You may choose to have genetic testing if you are concerned that you have an increased risk for having or getting a disease that has a genetic cause. The information you obtain from the tests may help you make decisions about your life. For example:
- If tests show that you have an increased risk for passing on a disease to your child, you may choose to have more genetic testing while you are pregnant (prenatal testing). Or you may decide to adopt a child.
- If tests show that you have an increased risk for developing a disease such as breast cancer, you may make decisions that help lower your risk of breast cancer.
- You may feel reassured if the tests are normal.
You may decide to have a genetic test during pregnancy to find out whether your fetus has a disorder, such as Down syndrome. Information obtained from the test can help you decide how to manage your pregnancy.
Genetic testing can be used to find out the identity of a child's father (paternity). It can also be used in crime scene investigation.
What are the main types of genetic testing?
There are six main types of genetic testing:
- Carrier identification determines whether people who have a family history of a specific disease or who are in a group that has an increased chance for that disease are likely to pass on that disease to their children. Information obtained from this type of testing can help guide a couple as they make decisions about pregnancy.
- Prenatal testing determines whether a fetus has a disorder, such as Down syndrome. Information gained from this type of testing can help guide decisions about how to manage a pregnancy, including the decision about whether to end the pregnancy.
- Newborn screening checks for various metabolic diseases, such as phenylketonuria (PKU). Information obtained from newborn screening can help guide medical treatment to ensure the best possible outcome for the baby.
- Late-onset disease testing determines whether you carry a genetic change that increases your risk for developing a disease, such as breast cancer or Huntington's disease, later in life. This might be of interest if you have a relative who has the disease. Information from this type of testing can help you make decisions about preventing or managing the disease.
- Genetic identification (DNA fingerprinting) can be used to determine paternity, help solve crimes, and identify a body.
- Compatibility testing looks at genetic markers to see if an organ for transplant is suitable for a person who needs it.
What are the risks of genetic testing?
Information from genetic testing can affect your life and the lives of your family members. The issues involved include:
- Psychological. The emotions you may experience if you learn that you have a greater chance of having or passing on a serious disease can cause you to feel anxious or depressed. This may also affect your relationship with your partner or other family members. Genetic counseling is recommended prior to genetic testing.
- Medical. A person who tests positive for a disease-specific gene change may decide to use preventive or treatment options to reduce the impact or severity of the disease. Although many treatment options have been shown to be effective, others may be potentially dangerous or of unproven value.

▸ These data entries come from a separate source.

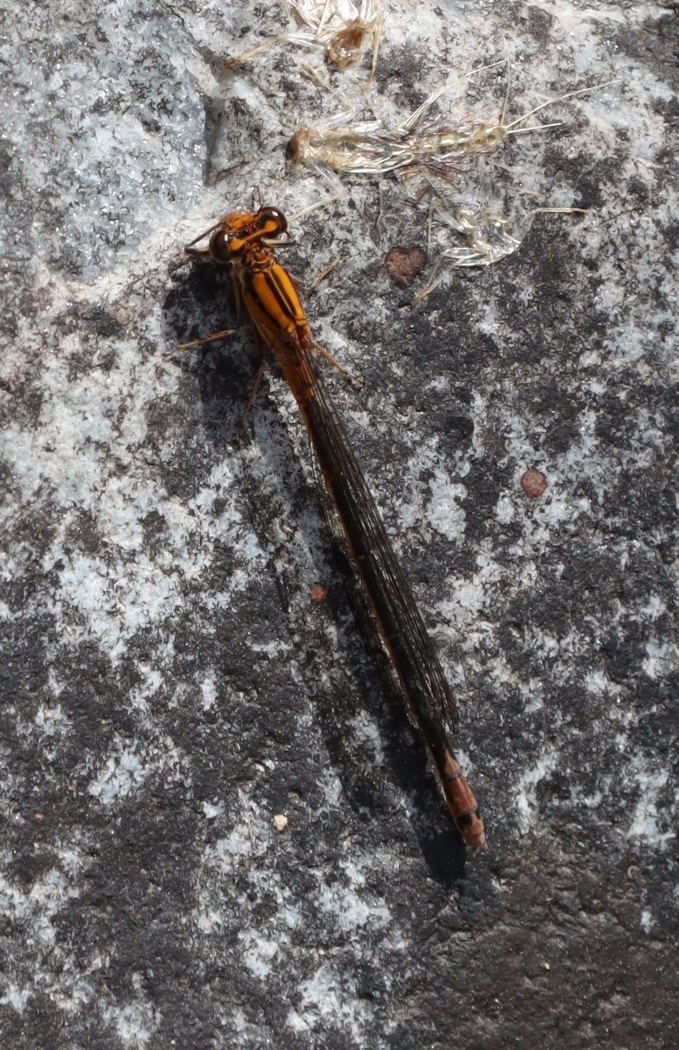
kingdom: Animalia
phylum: Arthropoda
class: Insecta
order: Odonata
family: Coenagrionidae
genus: Pseudagrion
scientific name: Pseudagrion furcigerum
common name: Palmiet sprite
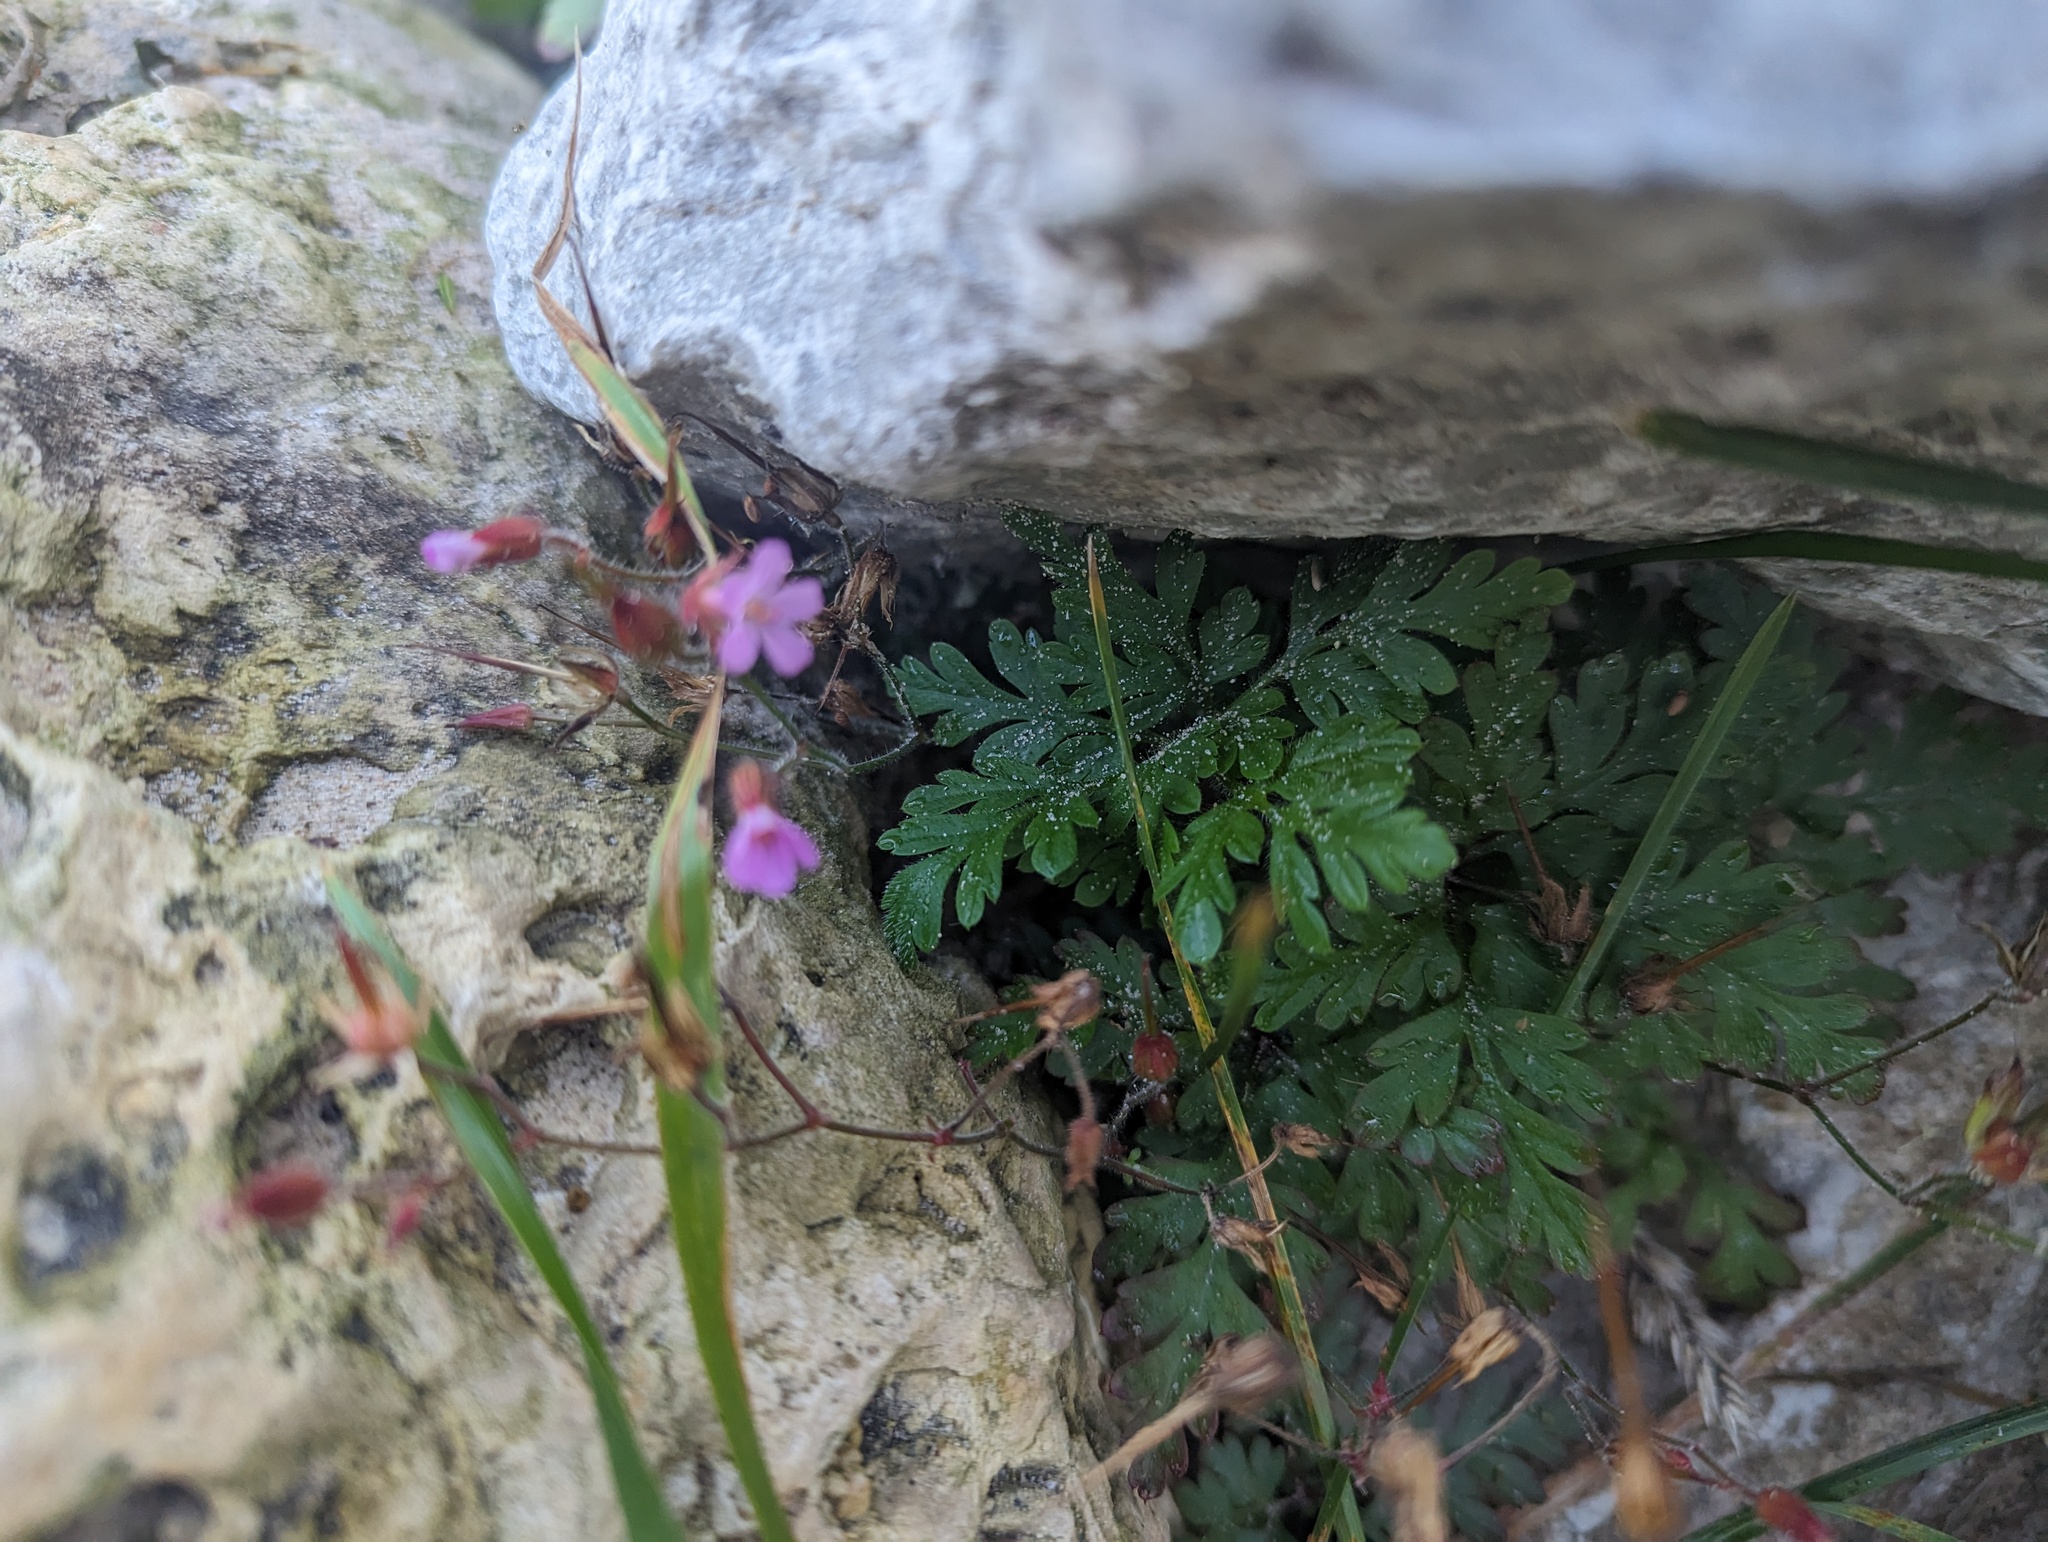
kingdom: Plantae
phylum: Tracheophyta
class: Magnoliopsida
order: Geraniales
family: Geraniaceae
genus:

- Privacy. Because genetic testing is expensive, few people are able to afford it without help from their insurance companies. Many people worry that genetic information released to insurance companies may affect future employment options or insurance availability. The discovery of a genetic disease that is not causing symptoms now (such as breast cancer or Huntington's disease) should not affect your future ability to gain employment or health insurance coverage. A law in the United States, called the Genetic Information Nondiscrimination Act of 2008 (GINA), protects people who have DNA differences that may affect their health. This law does not cover life insurance, disability insurance, or long-term care insurance.